Objetos prohibidos
El equipaje estaba abierto y con un letrero: “Su maleta ha
sido elegida para la inspección física”.
Por Carlos Seijas
Ilustración Juan Fernando Rodríguez
Unos amigos sudamericanos tuvieron que pasar, en
tránsito, por los aeropuertos de México y Miami.
A la salida del aeropuerto de México, sus cuatro maletas
fueron cuidadosamente revisadas, ante sus ojos, por manos enguantadas
que las hurgaron hasta el último rinconcito y las despacharon
a su ciudad.
Todo bien, pero la cosa
no terminaba ahí. A continuación, les tocaba el cambio
de avión en Miami. Allí estuvieron unos cuarenta
minutos, que “raspando” alcanzaron para cumplir con
el calvario de las colas, los formularios, las preguntas, las impresiones
digitales, las fotos y el strip-tease previo al embarque. Horas
después, al fin del viaje, descubrieron que dos maletas
habían sido violadas. De una, había desaparecido
el candado.
En la otra, había sido roto el cierre de
seguridad. Adentro encontraron, “a Bush gracias”, una
explicación.
La violación había ocurrido en Miami. “Objetos
prohibidos”: ése era el asunto. Dentro de cada valija
había un impreso de la Administración de Seguridad
en el Transporte de los Estados Unidos, que decía: “Su
maleta ha sido elegida para la inspección física.
Durante la inspección, la maleta y su contenido pueden haber
sido revisados en busca de objetos prohibidos” Y todavía
tenía la gentileza de agradecer: “Apreciamos su comprensión
y cooperación” ¿Qué encontraron los
agentes de seguridad que abrieron las maletas? Me temo que no resultaron
sospechosas por lo que llevaban, sino por lo que no llevaban.
Las
maletas no tenían armas de destrucción masiva. Por
eso merecían ser invadidas. Como Irak. Y para colmo, ahí adentro
no había ni un solo objeto de esos que no sólo no
están prohibidos, sino que son recomendables, y hasta imprescindibles,
en la cartera de la dama y en el bolsillo del caballero: Había
muchos libros, aunque no figuraba la colección completa
de los discursos del presidente del planeta, que desde sus primeras
piezas oratorias en Texas se ha destacado por su fina prosa, su
fervor místico, su transparente honestidad y su involuntario
sentido del humor.
No encontraron ningún documento de los
sabios expertos internacionales capaces de demostrar que hasta
la lluvia debe ser privatizada, como ocurrió en Bolivia
hasta que el pueblo la desprivatizó. Tampoco llevaban pinzas
eléctricas, ni otros instrumentos de tortura necesarios
para los interrogatorios que ese país sí ha practicado,
y practica, para promover la libertad de expresión.
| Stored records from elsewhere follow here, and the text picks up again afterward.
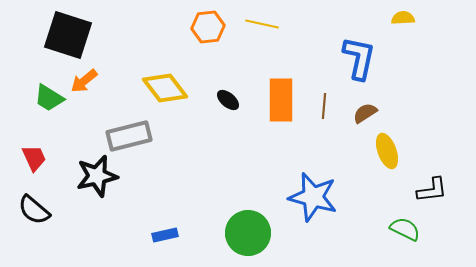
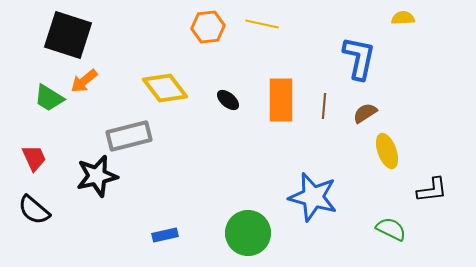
green semicircle: moved 14 px left
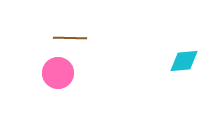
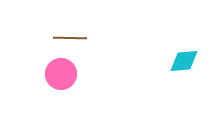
pink circle: moved 3 px right, 1 px down
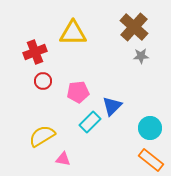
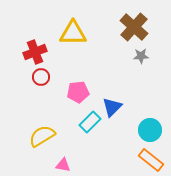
red circle: moved 2 px left, 4 px up
blue triangle: moved 1 px down
cyan circle: moved 2 px down
pink triangle: moved 6 px down
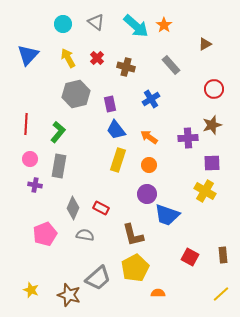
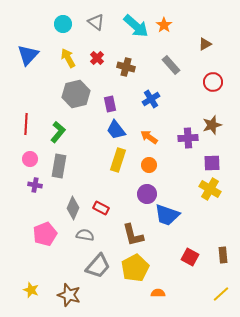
red circle at (214, 89): moved 1 px left, 7 px up
yellow cross at (205, 191): moved 5 px right, 2 px up
gray trapezoid at (98, 278): moved 12 px up; rotated 8 degrees counterclockwise
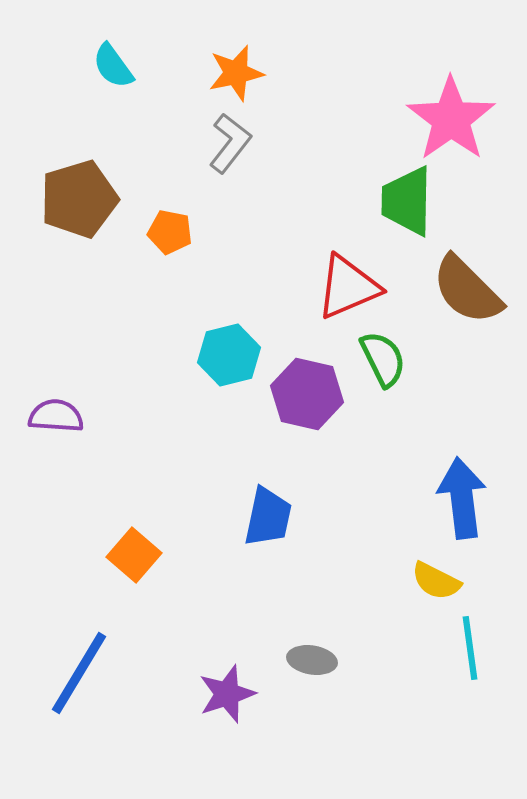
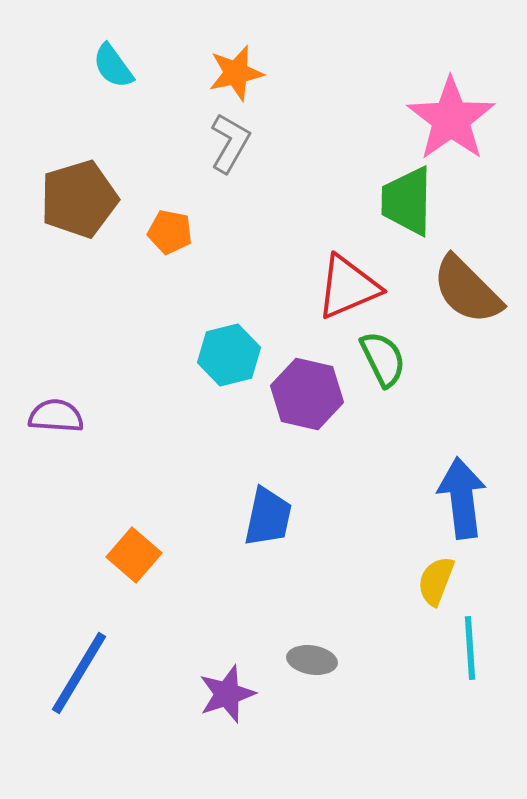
gray L-shape: rotated 8 degrees counterclockwise
yellow semicircle: rotated 84 degrees clockwise
cyan line: rotated 4 degrees clockwise
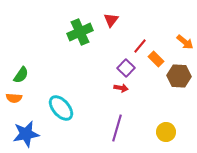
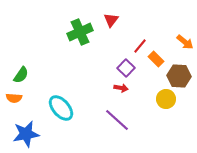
purple line: moved 8 px up; rotated 64 degrees counterclockwise
yellow circle: moved 33 px up
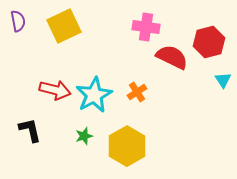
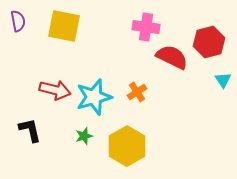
yellow square: rotated 36 degrees clockwise
cyan star: moved 2 px down; rotated 12 degrees clockwise
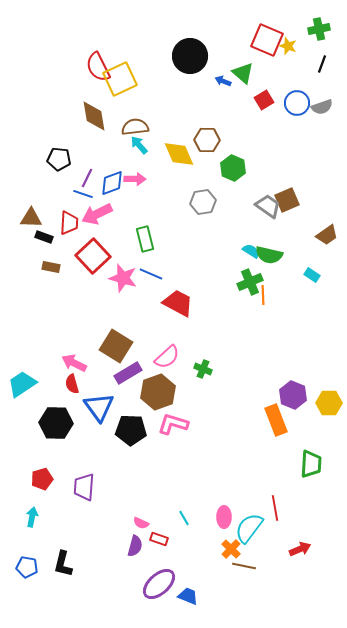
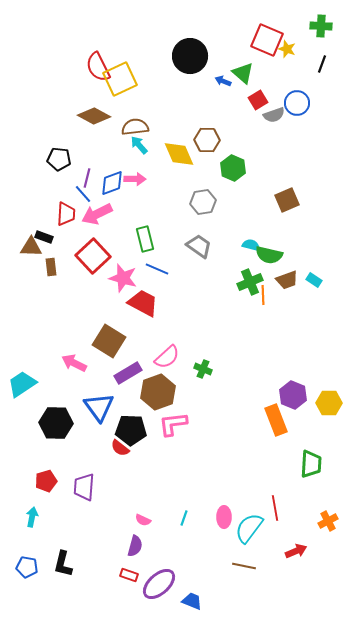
green cross at (319, 29): moved 2 px right, 3 px up; rotated 15 degrees clockwise
yellow star at (288, 46): moved 1 px left, 3 px down
red square at (264, 100): moved 6 px left
gray semicircle at (322, 107): moved 48 px left, 8 px down
brown diamond at (94, 116): rotated 52 degrees counterclockwise
purple line at (87, 178): rotated 12 degrees counterclockwise
blue line at (83, 194): rotated 30 degrees clockwise
gray trapezoid at (268, 206): moved 69 px left, 40 px down
brown triangle at (31, 218): moved 29 px down
red trapezoid at (69, 223): moved 3 px left, 9 px up
brown trapezoid at (327, 235): moved 40 px left, 45 px down; rotated 15 degrees clockwise
cyan semicircle at (251, 251): moved 6 px up; rotated 18 degrees counterclockwise
brown rectangle at (51, 267): rotated 72 degrees clockwise
blue line at (151, 274): moved 6 px right, 5 px up
cyan rectangle at (312, 275): moved 2 px right, 5 px down
red trapezoid at (178, 303): moved 35 px left
brown square at (116, 346): moved 7 px left, 5 px up
red semicircle at (72, 384): moved 48 px right, 64 px down; rotated 36 degrees counterclockwise
pink L-shape at (173, 424): rotated 24 degrees counterclockwise
red pentagon at (42, 479): moved 4 px right, 2 px down
cyan line at (184, 518): rotated 49 degrees clockwise
pink semicircle at (141, 523): moved 2 px right, 3 px up
red rectangle at (159, 539): moved 30 px left, 36 px down
orange cross at (231, 549): moved 97 px right, 28 px up; rotated 18 degrees clockwise
red arrow at (300, 549): moved 4 px left, 2 px down
blue trapezoid at (188, 596): moved 4 px right, 5 px down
En las
valijas no había bandejas de McDonald’s ni de Burger
King, ni de ninguna otra empresa consagrada a la noble misión
de luchar contra el hambre multiplicando a los gordos.
Tampoco
llevaban ningún “mojado”, esos migrantes que
cuando llegan al prometido paraíso se desloman trabajando
en lo que sea y como sea, día y noche, para que sobrevivan,
allá lejos, en el país que los expulsó, sus
familias. Dura odisea. Ellos también son objetos prohibidos.